#### The problem
Convert the listing below into a Markdown table with the columns Row and Text, giving each line its own numbered row. Omit blank lines and leave out the pictures.

[Opening Extracted records section]

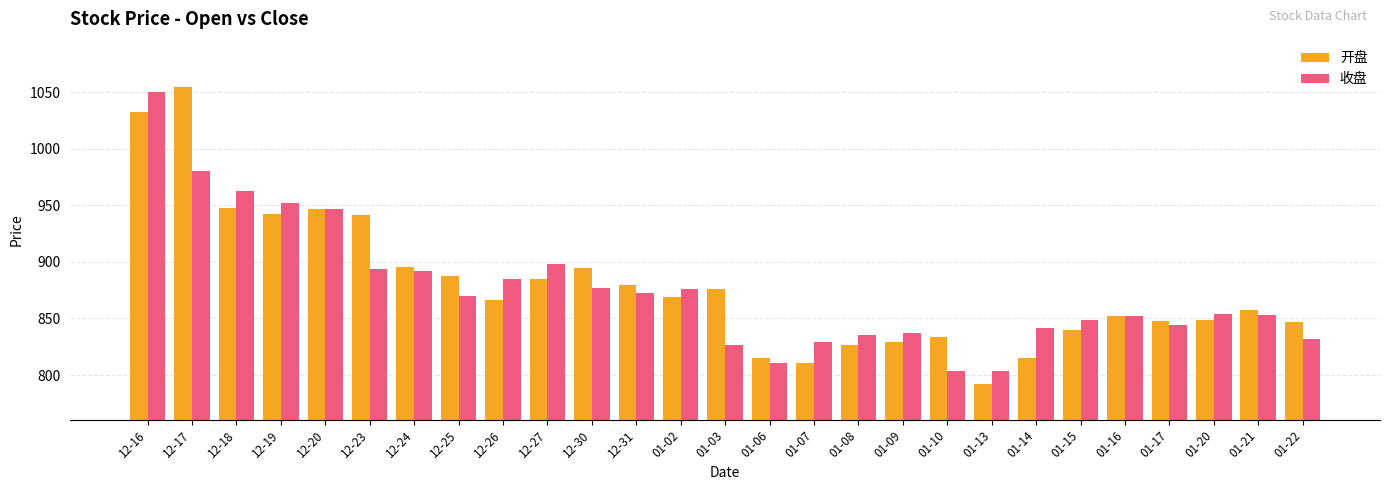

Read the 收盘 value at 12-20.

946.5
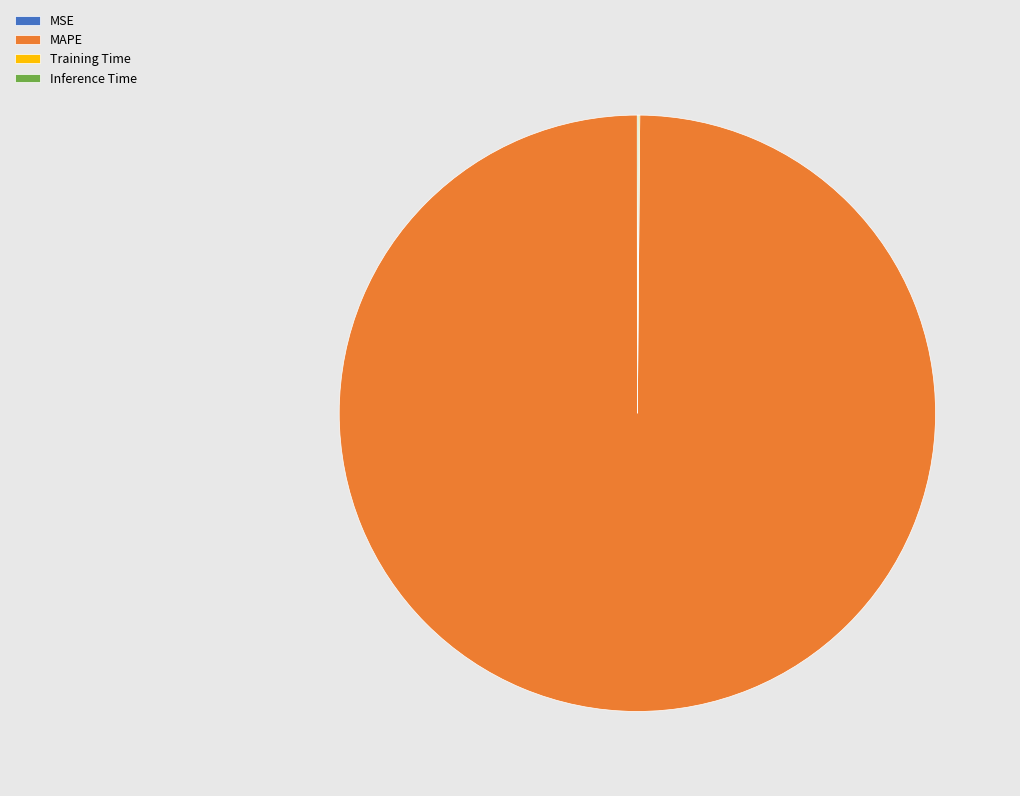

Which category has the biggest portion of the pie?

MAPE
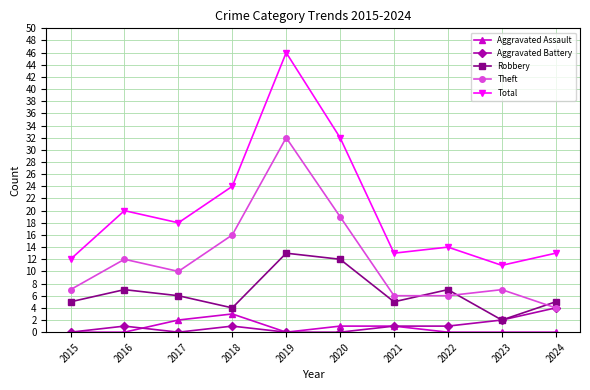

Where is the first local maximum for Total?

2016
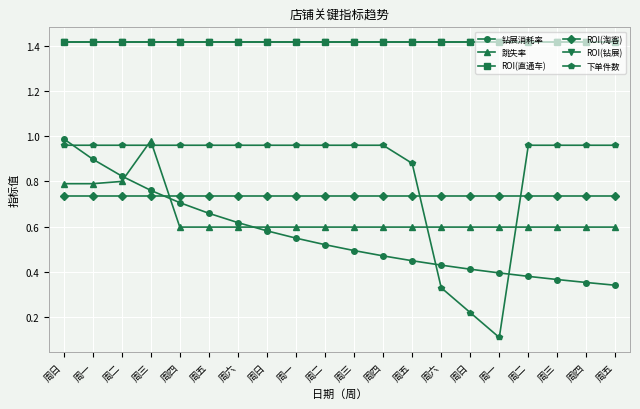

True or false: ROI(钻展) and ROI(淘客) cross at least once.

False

[Closing Extracted records section]

#### Task output
| Row | Text |
|---|---|
| 1 | Read the 收盘 value at 12-20. |
| 2 | 946.5 |
| 3 | Which category has the biggest portion of the pie? |
| 4 | MAPE |
| 5 | Where is the first local maximum for Total? |
| 6 | 2016 |
| 7 | True or false: ROI(钻展) and ROI(淘客) cross at least once. |
| 8 | False |